The road to becoming your own hero begins with defining what a hero is for you; what it means to be a hero.
For most, once we separate the marvel comic ideal of super powers and alien technology, heroism usually involves overcoming adversity, helping others, rising above the commonplace and striving for good. The path that leads you to being heroic is often not of your choosing- adversity is not something most bring on for fun; but once encountered, it loses its fear and so in the overcoming we learn more about ourselves, our strengths and tenacity, our integrity and self. This can lead to seeking out challenges to dig deep within ourselves to keep alive that connection to our inner hero.

Also, in overcoming adversity we learn tools that most feel compelled to share and discover a bond with others that is hard to define but unshakeable. We seek to find ways to express how it all came to be, how to fit feeling ‘normal’ and yet doing something extraordinary or dealing with something unusual into one moment. Trying in so many ways to help unlock in others that which holds them back from their dreams and potential.

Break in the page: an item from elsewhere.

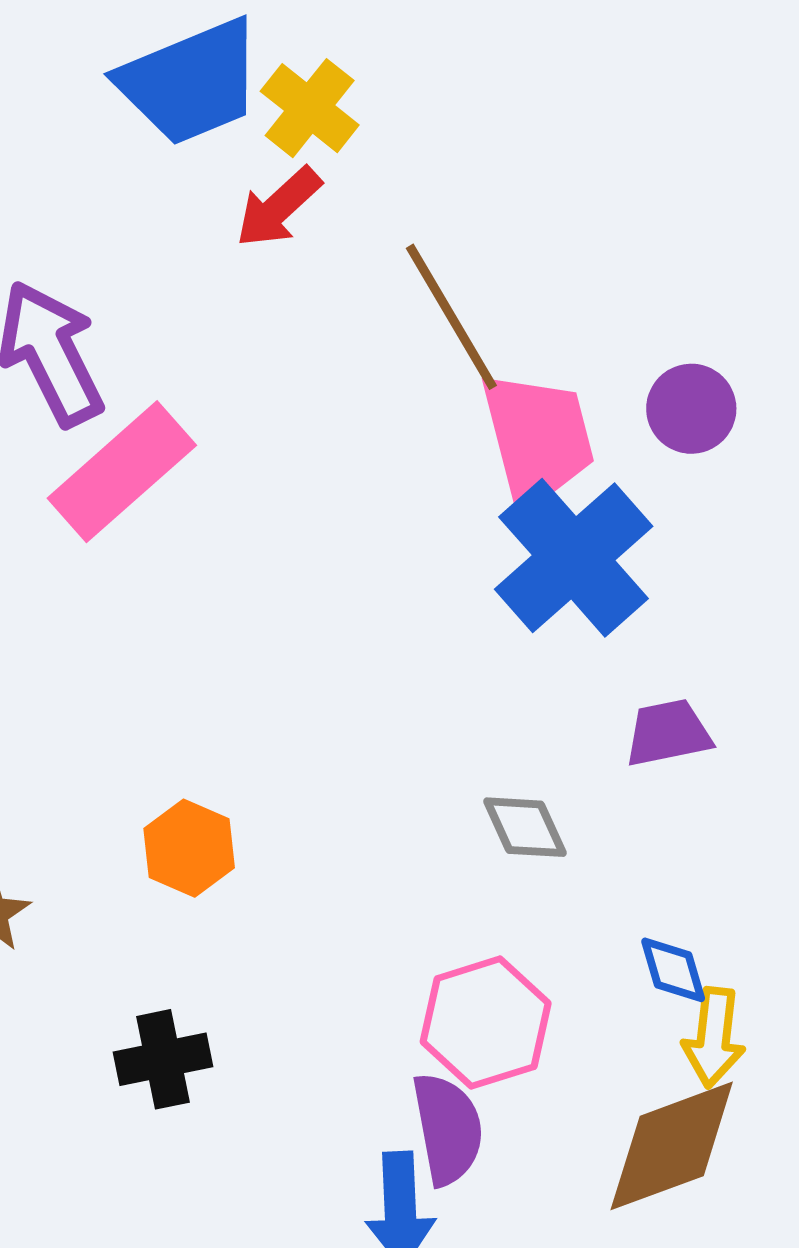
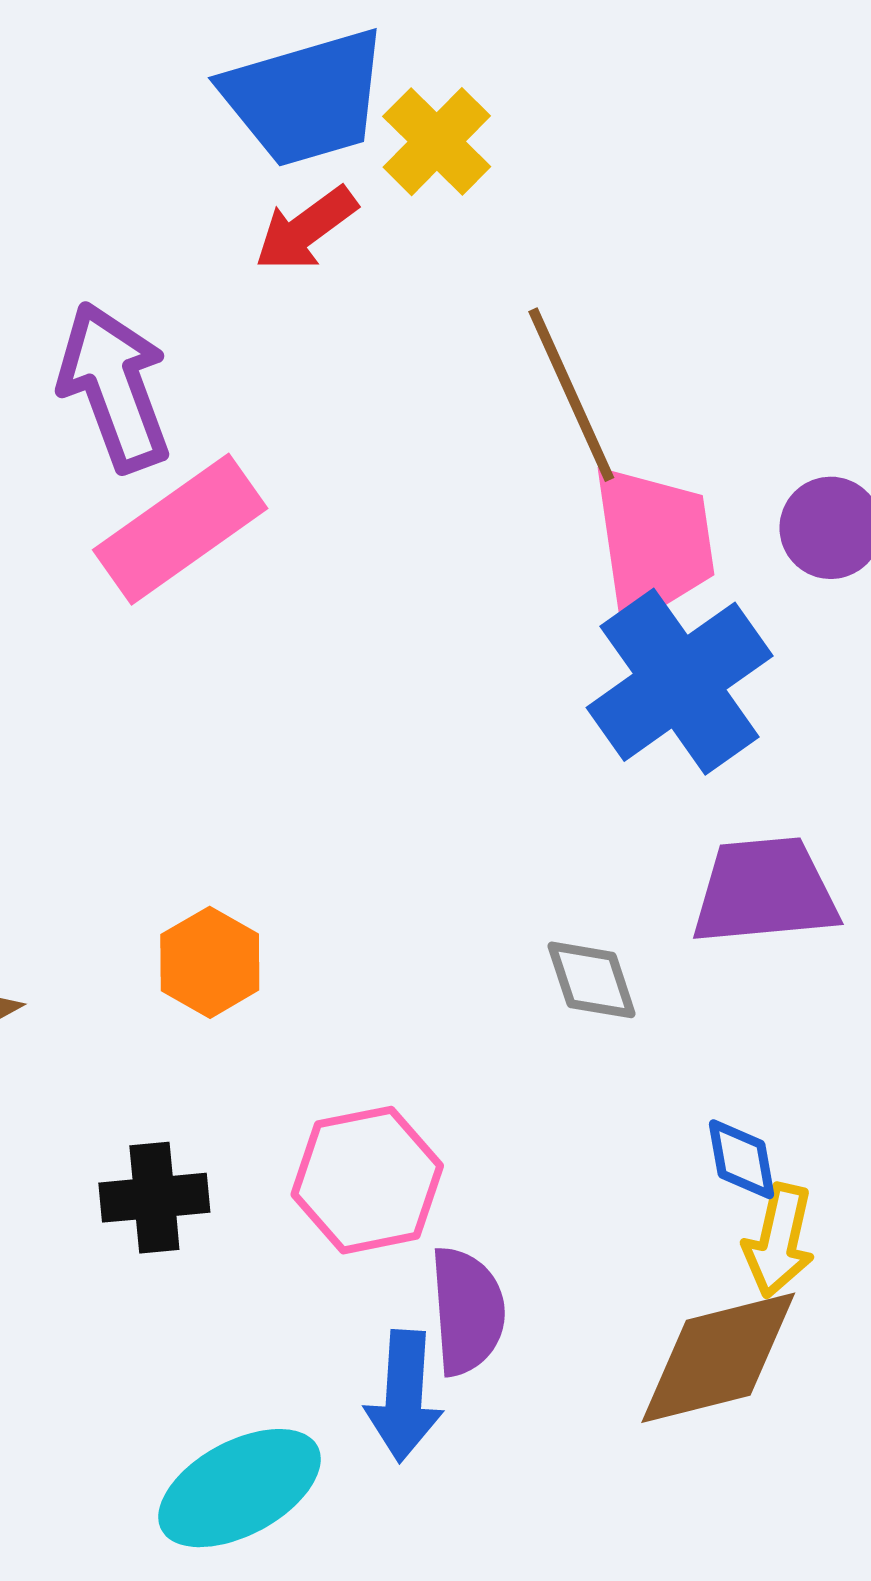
red arrow: (279, 207) -> (306, 229), moved
purple trapezoid: (668, 733) -> (765, 891), size x1.5
pink hexagon: (486, 1023) -> (367, 1180), moved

I discovered that I became my own hero when I walked up on that beach in France, having swum my way there- completing a cycle that began in my youth with devastating illness; and yet looking back, it is the juxtaposition of the wheelchair with the herculean effort of the swim that most people think remarkable. To me, it was a quiet recognition that walking away from the wheelchair 17yrs previously was the moment I chose the path of being my own hero- it just took me 17yrs to feel it.

So, for me, the road to being your hero begins with defining what hero means for you and ends with recognising that person is you.